SocialNav-Map: Dynamic Mapping with Human Trajectory Prediction for Zero-Shot Social Navigation
Lingfeng Zhang, Erjia Xiao, Xiaoshuai Hao, Haoxiang Fu, Zeying Gong, Long Chen, Xiaojun Liang, Renjing Xu, Hangjun Ye, Wenbo Ding
TL;DR
This work tackles zero-shot social navigation in dynamic human environments by removing the need for environment-specific training. It introduces SocialNav-Map, a framework that constructs a dynamic occupancy map and fuses dual human trajectory predictions—history-based and orientation-based—into proactive obstacle planning, using an efficient Fast Marching Method for path planning. Across Social-HM3D and Social-MP3D, SocialNav-Map matches or exceeds state-of-the-art RL methods that require thousands of GPU hours, while reducing human collision rates by over 10% and avoiding fine-tuning in new settings. The approach offers practical deployment benefits for real-world indoor navigation, with open-source code provided for reproducibility and extension.
Abstract
Social navigation in densely populated dynamic environments poses a significant challenge for autonomous mobile robots, requiring advanced strategies for safe interaction. Existing reinforcement learning (RL)-based methods require over 2000+ hours of extensive training and often struggle to generalize to unfamiliar environments without additional fine-tuning, limiting their practical application in real-world scenarios. To address these limitations, we propose SocialNav-Map, a novel zero-shot social navigation framework that combines dynamic human trajectory prediction with occupancy mapping, enabling safe and efficient navigation without the need for environment-specific training.
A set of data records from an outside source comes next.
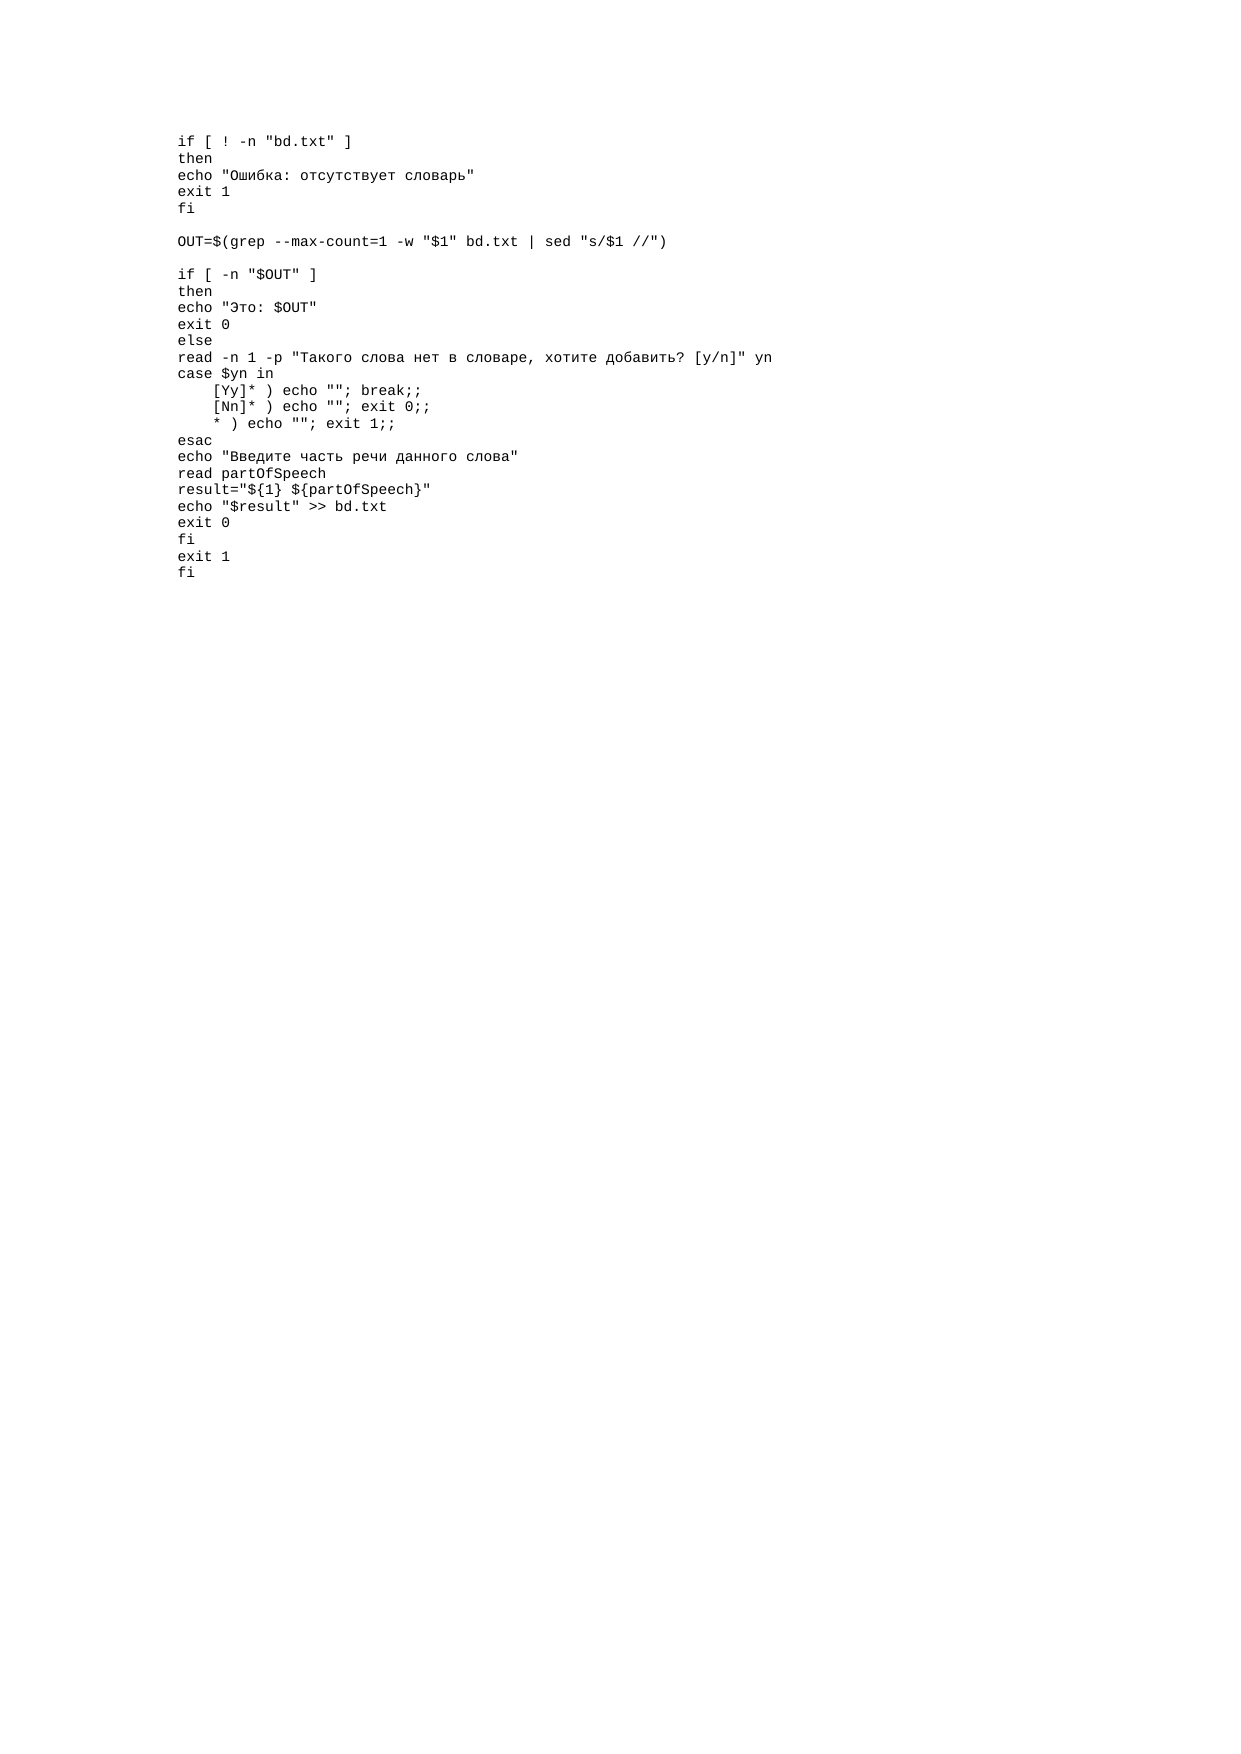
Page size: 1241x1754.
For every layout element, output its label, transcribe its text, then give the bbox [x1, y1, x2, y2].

text [Yy]* ) echo ""; break;; [177, 383, 1152, 400]
text read partOfSpeech [177, 466, 1152, 482]
text fi [177, 532, 1152, 549]
text fi [177, 565, 1152, 582]
text else [177, 333, 1152, 350]
text * ) echo ""; exit 1;; [177, 416, 1152, 433]
text echo "Это: $OUT" [177, 300, 1152, 317]
text if [ -n "$OUT" ] [177, 267, 1152, 284]
text exit 0 [177, 516, 1152, 532]
text [Nn]* ) echo ""; exit 0;; [177, 400, 1152, 416]
text exit 1 [177, 184, 1152, 201]
text result="${1} ${partOfSpeech}" [177, 482, 1152, 499]
text exit 1 [177, 549, 1152, 565]
text OUT=$(grep --max-count=1 -w "$1" bd.txt | sed "s/$1 //") [177, 234, 1152, 251]
text exit 0 [177, 317, 1152, 333]
text if [ ! -n "bd.txt" ] [177, 135, 1152, 151]
text esac [177, 433, 1152, 449]
text fi [177, 201, 1152, 217]
text echo "$result" >> bd.txt [177, 499, 1152, 516]
text case $yn in [177, 367, 1152, 383]
text then [177, 284, 1152, 300]
text then [177, 151, 1152, 168]
text echo "Ошибка: отсутствует словарь" [177, 168, 1152, 184]
text read -n 1 -p "Такого слова нет в словаре, хотите добавить? [y/n]" yn [177, 350, 1152, 367]
text echo "Введите часть речи данного слова" [177, 449, 1152, 466]
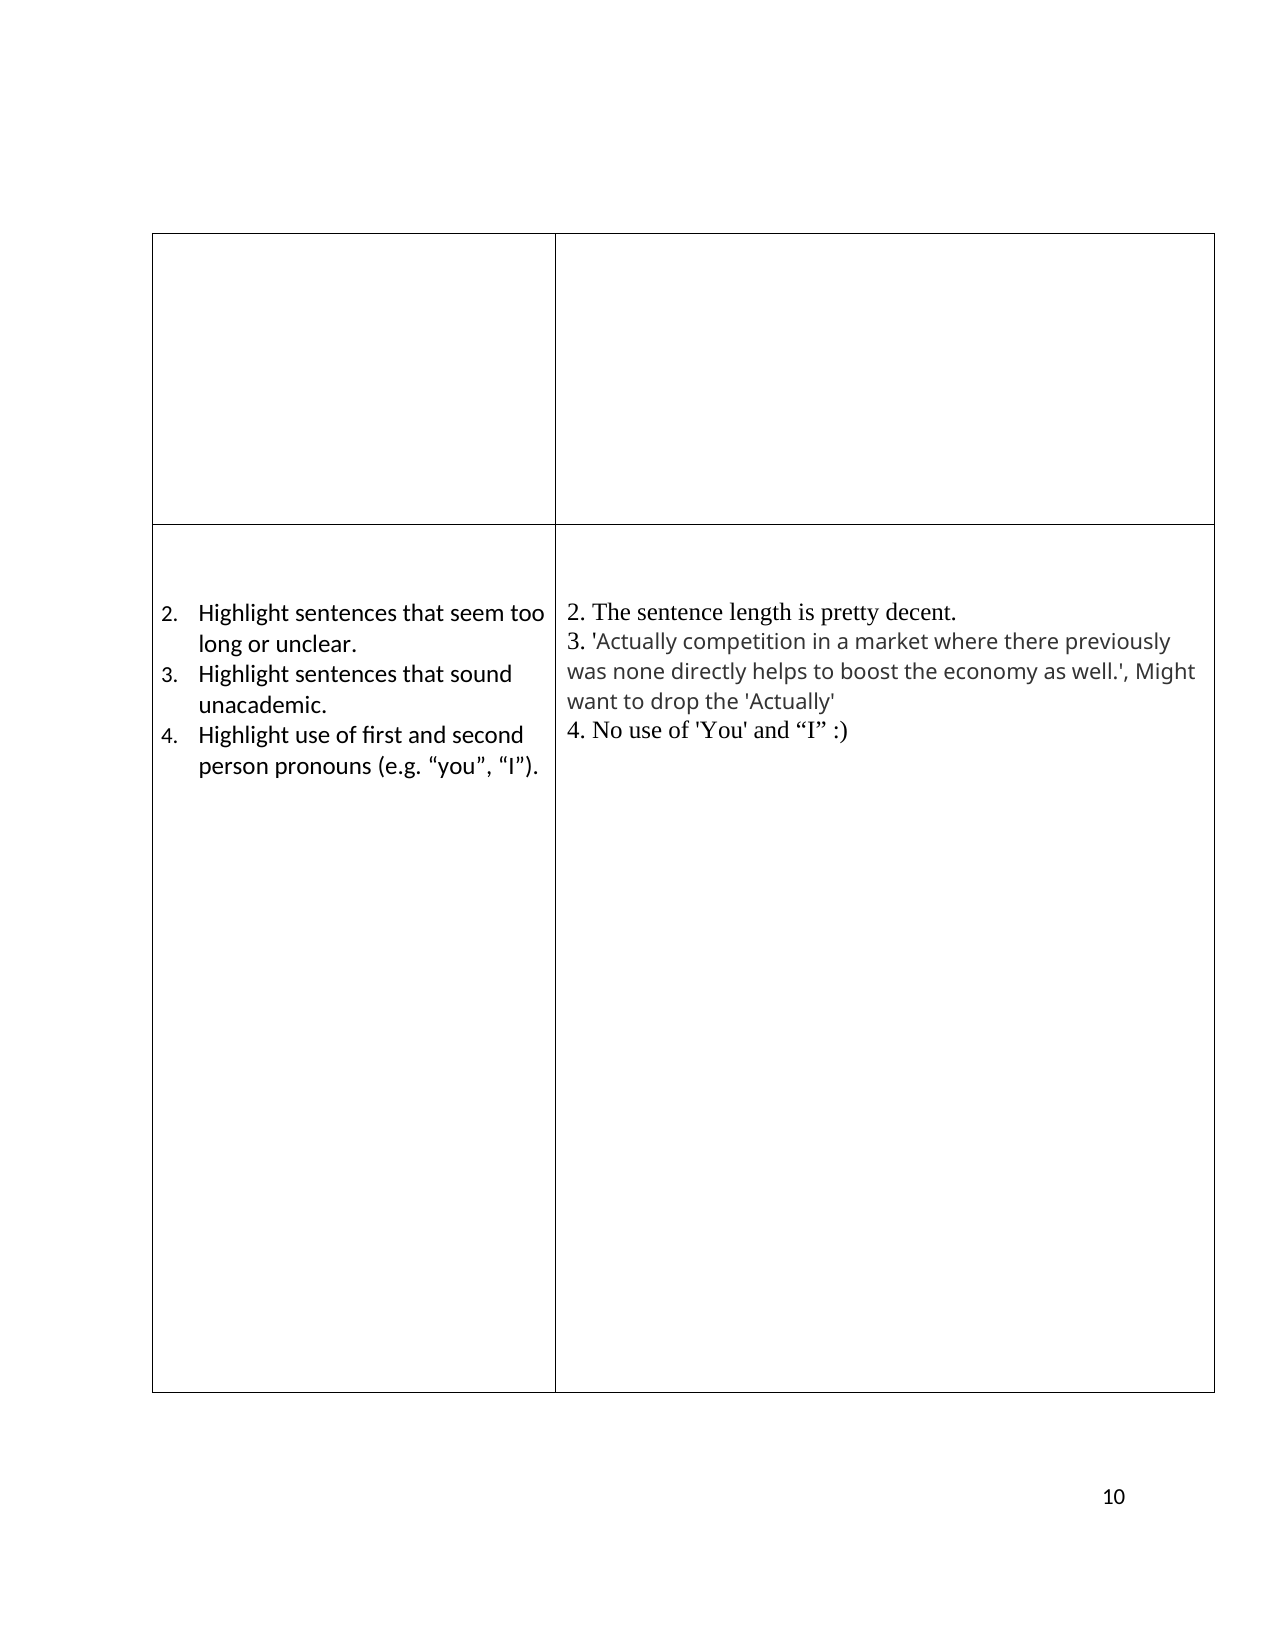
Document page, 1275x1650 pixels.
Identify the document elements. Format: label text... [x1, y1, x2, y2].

table_cell [556, 234, 1214, 523]
table_cell [153, 234, 555, 523]
table_cell Highlight sentences that seem too long or unclear. Highlight sentences that sound unacademic. Highlight use of first and second person pronouns (e.g. “you”, “I”). [153, 525, 555, 1392]
table_cell 2. The sentence length is pretty decent. 3. 'Actually competition in a market where there previously was none directly helps to boost the economy as well.', Might want to drop the 'Actually' 4. No use of 'You' and “I” :) [556, 525, 1214, 1392]
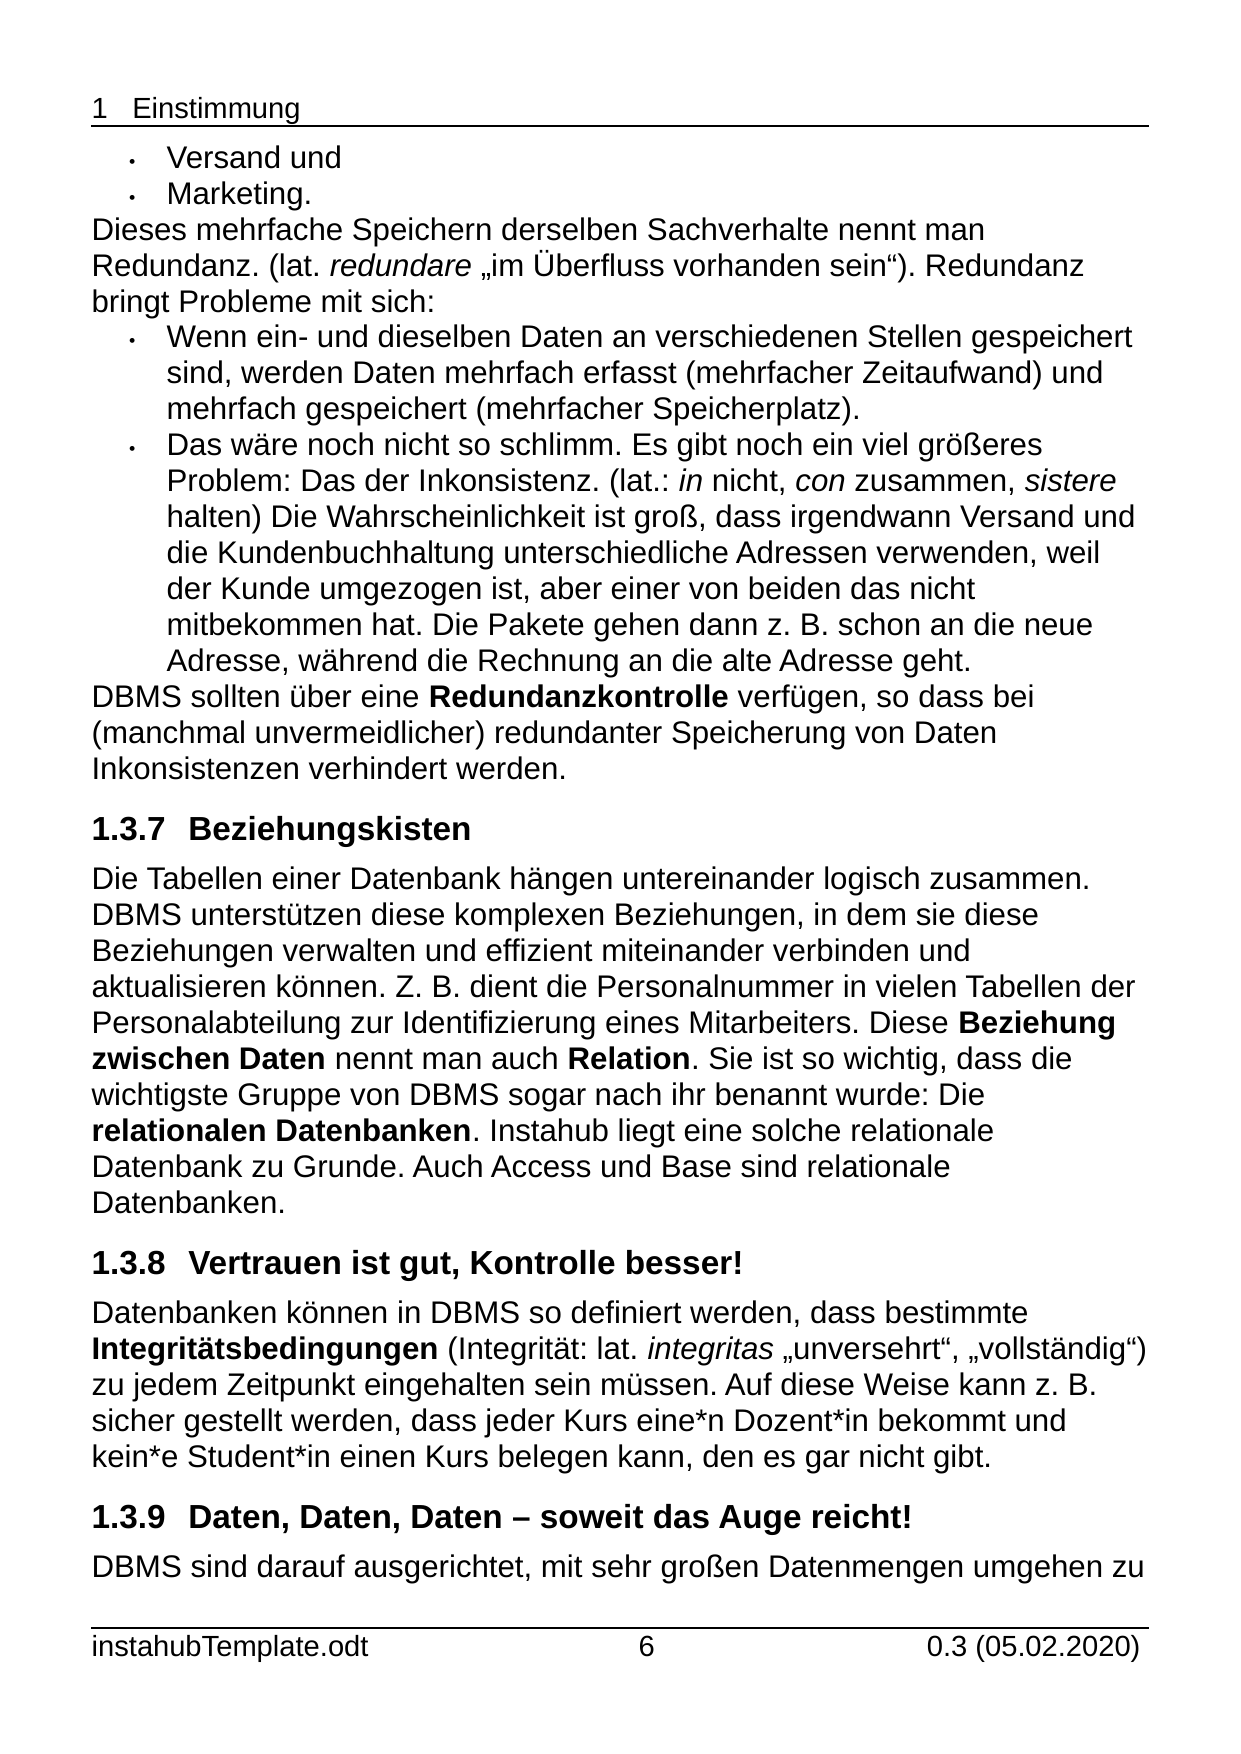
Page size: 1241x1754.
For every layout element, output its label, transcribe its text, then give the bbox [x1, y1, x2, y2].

Specifically, SocialNav-Map first transforms the task goal position into the constructed map coordinate system. Subsequently, it creates a dynamic occupancy map that incorporates predicted human movements as dynamic obstacles. The framework employs two complementary methods for human trajectory prediction: history prediction and orientation prediction. By integrating these predicted trajectories into the occupancy map, the robot can proactively avoid potential collisions with humans while efficiently navigating to its destination. Extensive experiments on the Social-HM3D and Social-MP3D datasets demonstrate that SocialNav-Map significantly outperforms state-of-the-art (SOTA) RL-based methods, which require 2,396 GPU hours of training. Notably, it reduces human collision rates by over 10% without necessitating any training in novel environments. By eliminating the need for environment-specific training, SocialNav-Map achieves superior navigation performance, paving the way for the deployment of social navigation systems in real-world environments characterized by diverse human behaviors. The code is available at: https://github.com/linglingxiansen/SocialNav-Map.